- [QUESITI]:
- a) Rispondi alle domande seguenti sul testo sulla visita di papa Ratzinger, segnando le risposte con gli stessi numeri:
(i) Per quale motivo la Comunità Ebraica di Roma considera la visita "una tappa fondamentale"?
(ii) Come non può essere inteso l'evento, secondo la Comunità Ebraica di Roma?
(iii) Insieme a quella di quale papa Benedetto XVI aveva dichiarato di voler procedere alla beatificazione di Pio XII?
- b) Trascrivi per favore il testo sulla visita di papa Ratzinger da "Per la Comunità" fino a "e religiosi ebraici." compreso.

Per la Comunità Ebraica di Roma dunque, La visita di papa Ratzinger è "una tappa fondamentale" per l'importanza che riveste il "dialogo interreligioso", ma l'evento non può essere inteso come "un avallo sul contenzioso storico che riguarda la scelta di silenzio di Pio XII".
Sembra concludersi qui, quindi, la polemica che negli scorsi giorni aveva riempito le pagine dei giornali, dopo che il papa Benedetto XVI aveva dichiarato di voler procedere alla beatificazione del papa Pio XII insieme a quella di papa Giovanni Paolo II ed a cui erano seguite le critiche osservazioni dei leaders comunitari e religiosi ebraici.

- [DATI MOSTRATI]:
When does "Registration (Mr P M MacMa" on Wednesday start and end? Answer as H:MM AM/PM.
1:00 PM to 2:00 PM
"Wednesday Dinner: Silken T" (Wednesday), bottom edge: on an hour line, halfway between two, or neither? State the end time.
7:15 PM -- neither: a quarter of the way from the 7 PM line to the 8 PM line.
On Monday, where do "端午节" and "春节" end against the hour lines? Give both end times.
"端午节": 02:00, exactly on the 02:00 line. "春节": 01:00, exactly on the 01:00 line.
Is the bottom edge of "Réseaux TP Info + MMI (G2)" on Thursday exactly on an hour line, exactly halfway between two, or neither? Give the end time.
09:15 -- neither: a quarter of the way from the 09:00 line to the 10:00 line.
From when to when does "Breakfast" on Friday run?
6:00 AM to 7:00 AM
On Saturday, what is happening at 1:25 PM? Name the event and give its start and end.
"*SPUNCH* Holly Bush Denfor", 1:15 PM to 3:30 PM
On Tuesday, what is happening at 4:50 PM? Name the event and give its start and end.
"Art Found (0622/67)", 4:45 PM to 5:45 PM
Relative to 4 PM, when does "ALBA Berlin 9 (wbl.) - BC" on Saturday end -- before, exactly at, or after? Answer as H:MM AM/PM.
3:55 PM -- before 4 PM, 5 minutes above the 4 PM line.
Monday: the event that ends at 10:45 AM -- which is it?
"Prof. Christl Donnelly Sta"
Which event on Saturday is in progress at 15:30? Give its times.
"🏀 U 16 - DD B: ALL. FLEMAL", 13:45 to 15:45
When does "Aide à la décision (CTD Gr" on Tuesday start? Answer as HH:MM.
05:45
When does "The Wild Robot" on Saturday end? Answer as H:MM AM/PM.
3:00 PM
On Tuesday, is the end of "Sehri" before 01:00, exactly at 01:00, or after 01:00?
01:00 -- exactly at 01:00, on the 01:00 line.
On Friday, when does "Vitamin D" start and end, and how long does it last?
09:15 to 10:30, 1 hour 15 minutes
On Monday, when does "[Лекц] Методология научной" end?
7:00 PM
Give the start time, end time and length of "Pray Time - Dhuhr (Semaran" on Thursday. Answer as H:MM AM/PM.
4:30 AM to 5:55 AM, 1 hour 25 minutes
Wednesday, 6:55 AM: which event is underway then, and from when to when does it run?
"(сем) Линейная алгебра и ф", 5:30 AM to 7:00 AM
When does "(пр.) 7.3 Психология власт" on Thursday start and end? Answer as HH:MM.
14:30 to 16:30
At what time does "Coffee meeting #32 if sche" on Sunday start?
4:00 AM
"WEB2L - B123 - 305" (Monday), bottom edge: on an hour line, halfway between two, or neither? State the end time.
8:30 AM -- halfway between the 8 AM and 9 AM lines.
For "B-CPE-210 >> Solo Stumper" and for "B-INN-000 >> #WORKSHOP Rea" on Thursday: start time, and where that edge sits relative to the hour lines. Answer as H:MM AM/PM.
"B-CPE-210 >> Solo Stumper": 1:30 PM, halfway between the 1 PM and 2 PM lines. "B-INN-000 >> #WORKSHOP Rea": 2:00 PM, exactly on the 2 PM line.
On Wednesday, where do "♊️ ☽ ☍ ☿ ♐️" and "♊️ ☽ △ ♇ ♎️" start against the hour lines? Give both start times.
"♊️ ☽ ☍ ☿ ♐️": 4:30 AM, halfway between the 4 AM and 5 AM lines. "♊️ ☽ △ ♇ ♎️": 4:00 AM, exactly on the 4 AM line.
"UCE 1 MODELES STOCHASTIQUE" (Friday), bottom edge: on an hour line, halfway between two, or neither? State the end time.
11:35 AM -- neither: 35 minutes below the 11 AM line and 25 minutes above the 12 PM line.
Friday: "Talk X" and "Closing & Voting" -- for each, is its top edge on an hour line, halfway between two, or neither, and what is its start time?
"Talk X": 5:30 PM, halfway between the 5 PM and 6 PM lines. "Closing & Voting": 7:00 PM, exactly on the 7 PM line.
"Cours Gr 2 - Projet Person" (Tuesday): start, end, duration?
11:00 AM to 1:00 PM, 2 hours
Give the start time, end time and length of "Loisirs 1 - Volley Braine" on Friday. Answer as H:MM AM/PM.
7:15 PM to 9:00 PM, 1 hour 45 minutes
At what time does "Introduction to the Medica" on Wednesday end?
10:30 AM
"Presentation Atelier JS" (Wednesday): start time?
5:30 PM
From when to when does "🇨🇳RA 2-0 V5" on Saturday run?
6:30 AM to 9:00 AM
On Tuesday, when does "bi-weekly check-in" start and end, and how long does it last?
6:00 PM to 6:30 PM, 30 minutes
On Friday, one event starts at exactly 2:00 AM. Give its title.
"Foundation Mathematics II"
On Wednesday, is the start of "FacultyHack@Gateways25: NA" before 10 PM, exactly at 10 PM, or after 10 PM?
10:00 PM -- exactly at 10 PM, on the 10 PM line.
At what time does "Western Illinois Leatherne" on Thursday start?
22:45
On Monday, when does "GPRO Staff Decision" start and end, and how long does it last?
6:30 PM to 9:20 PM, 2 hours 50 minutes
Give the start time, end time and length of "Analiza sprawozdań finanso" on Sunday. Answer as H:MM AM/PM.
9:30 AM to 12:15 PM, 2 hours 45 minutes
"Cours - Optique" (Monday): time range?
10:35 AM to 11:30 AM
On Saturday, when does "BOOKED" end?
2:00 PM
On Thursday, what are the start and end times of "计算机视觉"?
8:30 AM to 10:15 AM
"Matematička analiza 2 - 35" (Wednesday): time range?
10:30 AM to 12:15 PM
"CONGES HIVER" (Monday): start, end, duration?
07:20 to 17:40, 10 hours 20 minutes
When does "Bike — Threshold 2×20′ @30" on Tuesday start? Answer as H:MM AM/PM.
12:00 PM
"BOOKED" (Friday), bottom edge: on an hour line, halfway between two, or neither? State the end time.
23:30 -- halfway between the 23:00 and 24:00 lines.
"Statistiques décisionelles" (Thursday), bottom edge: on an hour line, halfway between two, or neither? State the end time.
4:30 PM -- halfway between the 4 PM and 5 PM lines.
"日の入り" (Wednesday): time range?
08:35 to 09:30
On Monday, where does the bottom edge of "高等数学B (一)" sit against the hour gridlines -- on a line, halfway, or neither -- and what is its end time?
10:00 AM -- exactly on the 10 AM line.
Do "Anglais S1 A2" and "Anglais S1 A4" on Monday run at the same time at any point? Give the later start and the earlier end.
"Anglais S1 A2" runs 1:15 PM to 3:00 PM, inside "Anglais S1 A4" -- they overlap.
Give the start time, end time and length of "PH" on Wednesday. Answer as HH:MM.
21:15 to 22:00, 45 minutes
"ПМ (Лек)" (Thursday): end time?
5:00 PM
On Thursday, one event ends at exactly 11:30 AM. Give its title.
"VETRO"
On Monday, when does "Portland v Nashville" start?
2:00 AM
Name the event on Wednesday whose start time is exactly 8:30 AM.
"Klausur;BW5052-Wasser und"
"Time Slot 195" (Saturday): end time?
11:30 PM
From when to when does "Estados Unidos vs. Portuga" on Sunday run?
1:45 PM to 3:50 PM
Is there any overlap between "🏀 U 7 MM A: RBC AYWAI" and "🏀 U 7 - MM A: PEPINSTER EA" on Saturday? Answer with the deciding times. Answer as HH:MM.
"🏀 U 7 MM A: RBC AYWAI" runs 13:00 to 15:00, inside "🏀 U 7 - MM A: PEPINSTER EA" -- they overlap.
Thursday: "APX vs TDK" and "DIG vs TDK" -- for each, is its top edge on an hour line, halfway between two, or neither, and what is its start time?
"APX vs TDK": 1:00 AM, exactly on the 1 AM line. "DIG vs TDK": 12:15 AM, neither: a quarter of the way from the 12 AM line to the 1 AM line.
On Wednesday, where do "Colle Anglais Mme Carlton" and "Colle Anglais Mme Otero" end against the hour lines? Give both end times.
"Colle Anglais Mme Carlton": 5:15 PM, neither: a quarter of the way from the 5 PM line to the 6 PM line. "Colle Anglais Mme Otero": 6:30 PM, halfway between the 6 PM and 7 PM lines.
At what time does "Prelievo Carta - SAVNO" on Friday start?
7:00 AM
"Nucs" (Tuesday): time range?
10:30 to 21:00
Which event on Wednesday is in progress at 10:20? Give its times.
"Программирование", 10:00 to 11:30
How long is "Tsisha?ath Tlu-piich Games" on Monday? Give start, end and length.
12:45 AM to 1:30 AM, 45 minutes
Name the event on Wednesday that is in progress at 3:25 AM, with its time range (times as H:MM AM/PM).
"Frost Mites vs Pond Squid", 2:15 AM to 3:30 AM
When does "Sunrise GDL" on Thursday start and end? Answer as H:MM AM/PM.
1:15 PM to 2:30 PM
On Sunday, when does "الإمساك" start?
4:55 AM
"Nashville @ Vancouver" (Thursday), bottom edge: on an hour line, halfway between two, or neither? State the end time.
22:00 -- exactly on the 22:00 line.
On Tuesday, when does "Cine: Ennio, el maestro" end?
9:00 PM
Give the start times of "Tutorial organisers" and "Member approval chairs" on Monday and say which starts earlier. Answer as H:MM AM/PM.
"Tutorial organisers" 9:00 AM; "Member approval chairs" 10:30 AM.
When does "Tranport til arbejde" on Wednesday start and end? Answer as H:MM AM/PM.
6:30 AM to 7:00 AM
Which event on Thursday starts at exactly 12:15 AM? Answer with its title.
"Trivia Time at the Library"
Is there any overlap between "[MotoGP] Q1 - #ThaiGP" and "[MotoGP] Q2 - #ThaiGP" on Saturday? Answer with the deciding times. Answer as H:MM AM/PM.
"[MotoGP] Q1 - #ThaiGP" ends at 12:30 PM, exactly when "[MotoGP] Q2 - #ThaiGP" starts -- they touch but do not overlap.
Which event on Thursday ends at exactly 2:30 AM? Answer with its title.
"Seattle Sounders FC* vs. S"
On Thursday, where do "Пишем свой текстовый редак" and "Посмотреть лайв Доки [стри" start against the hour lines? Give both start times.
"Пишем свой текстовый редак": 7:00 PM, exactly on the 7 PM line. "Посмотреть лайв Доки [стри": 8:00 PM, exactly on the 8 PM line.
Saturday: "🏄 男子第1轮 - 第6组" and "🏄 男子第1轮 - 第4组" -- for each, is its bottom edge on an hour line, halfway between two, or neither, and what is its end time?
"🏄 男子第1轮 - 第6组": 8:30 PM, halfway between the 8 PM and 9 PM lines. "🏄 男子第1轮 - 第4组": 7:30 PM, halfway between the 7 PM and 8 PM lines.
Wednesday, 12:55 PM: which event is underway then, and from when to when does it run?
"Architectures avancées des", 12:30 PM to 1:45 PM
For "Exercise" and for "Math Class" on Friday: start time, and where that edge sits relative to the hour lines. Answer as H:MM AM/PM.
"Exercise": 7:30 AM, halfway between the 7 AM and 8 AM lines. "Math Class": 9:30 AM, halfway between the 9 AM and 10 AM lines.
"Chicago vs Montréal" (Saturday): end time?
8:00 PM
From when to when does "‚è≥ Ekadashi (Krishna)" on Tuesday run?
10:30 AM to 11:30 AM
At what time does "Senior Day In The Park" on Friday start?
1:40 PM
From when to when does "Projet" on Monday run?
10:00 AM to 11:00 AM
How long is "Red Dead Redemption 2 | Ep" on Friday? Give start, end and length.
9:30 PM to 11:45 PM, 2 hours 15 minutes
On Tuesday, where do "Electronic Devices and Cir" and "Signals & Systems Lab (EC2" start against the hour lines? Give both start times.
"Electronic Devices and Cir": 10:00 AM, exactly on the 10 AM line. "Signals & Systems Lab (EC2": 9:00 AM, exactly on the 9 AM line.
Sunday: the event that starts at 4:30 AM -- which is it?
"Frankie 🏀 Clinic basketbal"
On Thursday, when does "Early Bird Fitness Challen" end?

- [RISPOSTE COMPLETE]:
- a)
(i) Per l'importanza che riveste il "dialogo interreligioso".
(ii) Come "un avallo sul contenzioso storico che riguarda la scelta di silenzio di Pio XII".
(iii) Papa Giovanni Paolo II.

- b)
Per la Comunità Ebraica di Roma dunque, La visita di papa Ratzinger è "una tappa fondamentale" per l'importanza che riveste il "dialogo interreligioso", ma l'evento non può essere inteso come "un avallo sul contenzioso storico che riguarda la scelta di silenzio di Pio XII".
Sembra concludersi qui, quindi, la polemica che negli scorsi giorni aveva riempito le pagine dei giornali, dopo che il papa Benedetto XVI aveva dichiarato di voler procedere alla beatificazione del papa Pio XII insieme a quella di papa Giovanni Paolo II ed a cui erano seguite le critiche osservazioni dei leaders comunitari e religiosi ebraici.